China’s Equipment Leasing The New Wild West

I’ve heard that the financial industry in China is like the wild west- unregulated and full of dangerous characters. I don’t know if that is true, but you have to figure that considering how new they are to capitalism they aren’t going to ahve the structure, practices and restraints in place that a more established economy id going to have.

This is going to open the doors to people who are savvy enough to take advantage of it or people who have seen how things can be manipulated in other environments come and try their luck in place where they haven’t seen those games played yet. If you have the stomach for it and are OK living in a survival of the fittest kind of environment I’m sure it could be extremely lucrative.

On the other hand, I think I prefer the pace of life here where there are well established rules and consequences waiting for those who break them, although some would argue not enough and that they don’t always catch the right people.

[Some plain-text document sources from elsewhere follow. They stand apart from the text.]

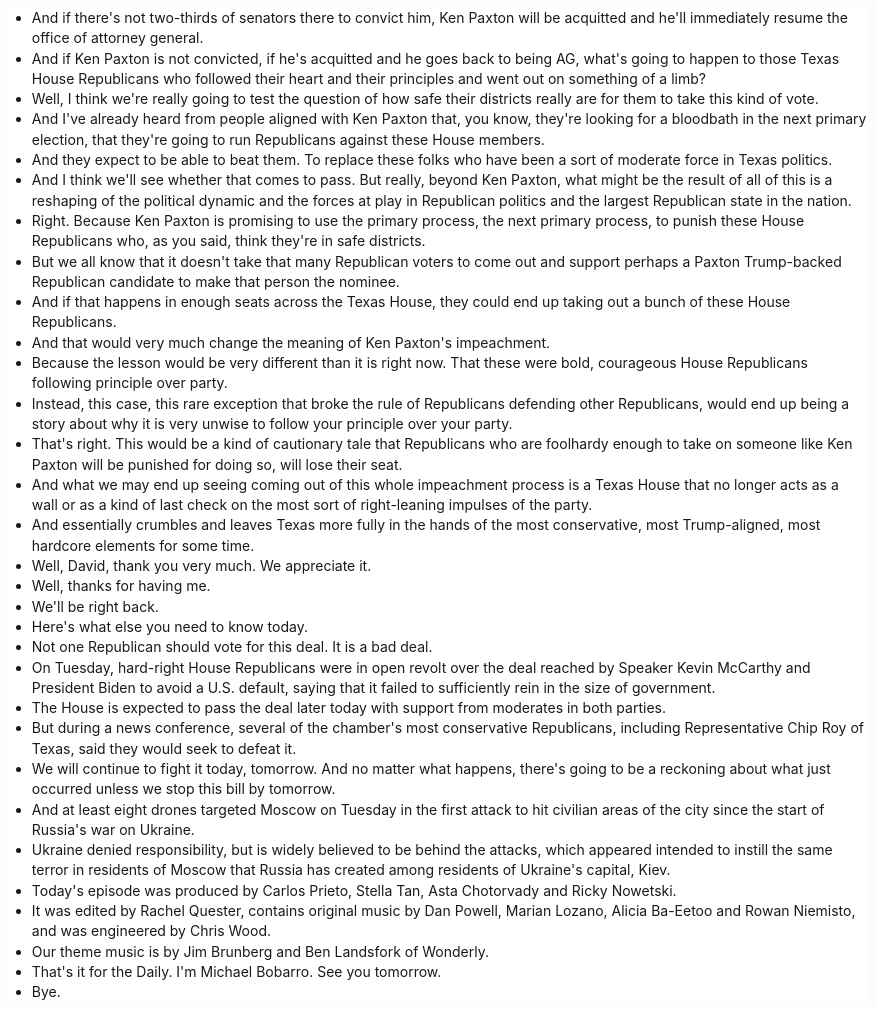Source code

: *  And if there's not two-thirds of senators there to convict him, Ken Paxton will be acquitted and he'll immediately resume the office of attorney general.
*  And if Ken Paxton is not convicted, if he's acquitted and he goes back to being AG, what's going to happen to those Texas House Republicans who followed their heart and their principles and went out on something of a limb?
*  Well, I think we're really going to test the question of how safe their districts really are for them to take this kind of vote.
*  And I've already heard from people aligned with Ken Paxton that, you know, they're looking for a bloodbath in the next primary election, that they're going to run Republicans against these House members.
*  And they expect to be able to beat them. To replace these folks who have been a sort of moderate force in Texas politics.
*  And I think we'll see whether that comes to pass. But really, beyond Ken Paxton, what might be the result of all of this is a reshaping of the political dynamic and the forces at play in Republican politics and the largest Republican state in the nation.
*  Right. Because Ken Paxton is promising to use the primary process, the next primary process, to punish these House Republicans who, as you said, think they're in safe districts.
*  But we all know that it doesn't take that many Republican voters to come out and support perhaps a Paxton Trump-backed Republican candidate to make that person the nominee.
*  And if that happens in enough seats across the Texas House, they could end up taking out a bunch of these House Republicans.
*  And that would very much change the meaning of Ken Paxton's impeachment.
*  Because the lesson would be very different than it is right now. That these were bold, courageous House Republicans following principle over party.
*  Instead, this case, this rare exception that broke the rule of Republicans defending other Republicans, would end up being a story about why it is very unwise to follow your principle over your party.
*  That's right. This would be a kind of cautionary tale that Republicans who are foolhardy enough to take on someone like Ken Paxton will be punished for doing so, will lose their seat.
*  And what we may end up seeing coming out of this whole impeachment process is a Texas House that no longer acts as a wall or as a kind of last check on the most sort of right-leaning impulses of the party.
*  And essentially crumbles and leaves Texas more fully in the hands of the most conservative, most Trump-aligned, most hardcore elements for some time.
*  Well, David, thank you very much. We appreciate it.
*  Well, thanks for having me.
*  We'll be right back.
*  Here's what else you need to know today.
*  Not one Republican should vote for this deal. It is a bad deal.
*  On Tuesday, hard-right House Republicans were in open revolt over the deal reached by Speaker Kevin McCarthy and President Biden to avoid a U.S. default, saying that it failed to sufficiently rein in the size of government.
*  The House is expected to pass the deal later today with support from moderates in both parties.
*  But during a news conference, several of the chamber's most conservative Republicans, including Representative Chip Roy of Texas, said they would seek to defeat it.
*  We will continue to fight it today, tomorrow. And no matter what happens, there's going to be a reckoning about what just occurred unless we stop this bill by tomorrow.
*  And at least eight drones targeted Moscow on Tuesday in the first attack to hit civilian areas of the city since the start of Russia's war on Ukraine.
*  Ukraine denied responsibility, but is widely believed to be behind the attacks, which appeared intended to instill the same terror in residents of Moscow that Russia has created among residents of Ukraine's capital, Kiev.
*  Today's episode was produced by Carlos Prieto, Stella Tan, Asta Chotorvady and Ricky Nowetski.
*  It was edited by Rachel Quester, contains original music by Dan Powell, Marian Lozano, Alicia Ba-Eetoo and Rowan Niemisto, and was engineered by Chris Wood.
*  Our theme music is by Jim Brunberg and Ben Landsfork of Wonderly.
*  That's it for the Daily. I'm Michael Bobarro. See you tomorrow.
*  Bye.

In any event, if you are going to get into the equipment leasing business over in China, it is apparently booming like crazy. Best of luck to you! :)

RENO, NV, April 26, 2011 — Leasing’s explosive growth as an equipment finance option in China primarily has benefited multinational companies to date, a trend that Chinese regulatory authorities hope to counter by making leasing more accessible to small and mid-sized businesses, said Jonathan L. Fales, senior managing director of The Alta Group and chairman of the upcoming China Leasing Summit 2011.

“Most lease transactions in China involve large enterprises and big-ticket equipment such as ships and aircraft. These companies have no trouble finding lease financing, but it has been tough for the small and medium enterprises (SMEs),” said Fales, who is based in the U.S. and works closely with Alta’s Chinese offices to provide equipment leasing and finance consulting services to banks, leasing companies and equipment vendors.

“China does not have a credit market comparable to what we have in the west, with easy access to credit information. Normal due diligence often takes a week or longer, and banks and lessors obviously would rather spend that effort on a $30 million transaction than a $30,000 deal,” Fales explained.

As a result, China’s Central Bank Regulatory Commission (CBRC) has held conferences encouraging bank-owned lessors to lease to SMEs. The Ministry of Commerce (MOFCOM) has asked commerce bureaus and committees in Chinese provinces to carefully scrutinize local investments, Fales added.

In other industry developments, Fales noted:

  • Captive and independent lessors continue to expand in China, though they struggle with operational challenges and a shortage of experienced personnel.
  • Liquidity has been an issue for many companies, particularly independents. “The March, 2011 initial public offering of Far Eastern Leasing in Hong Kong was an encouraging development in this regard, but it remains to be seen whether this will serve as a catalyst for further IPOs in the industry,” Fales wrote in a letter to summit participants.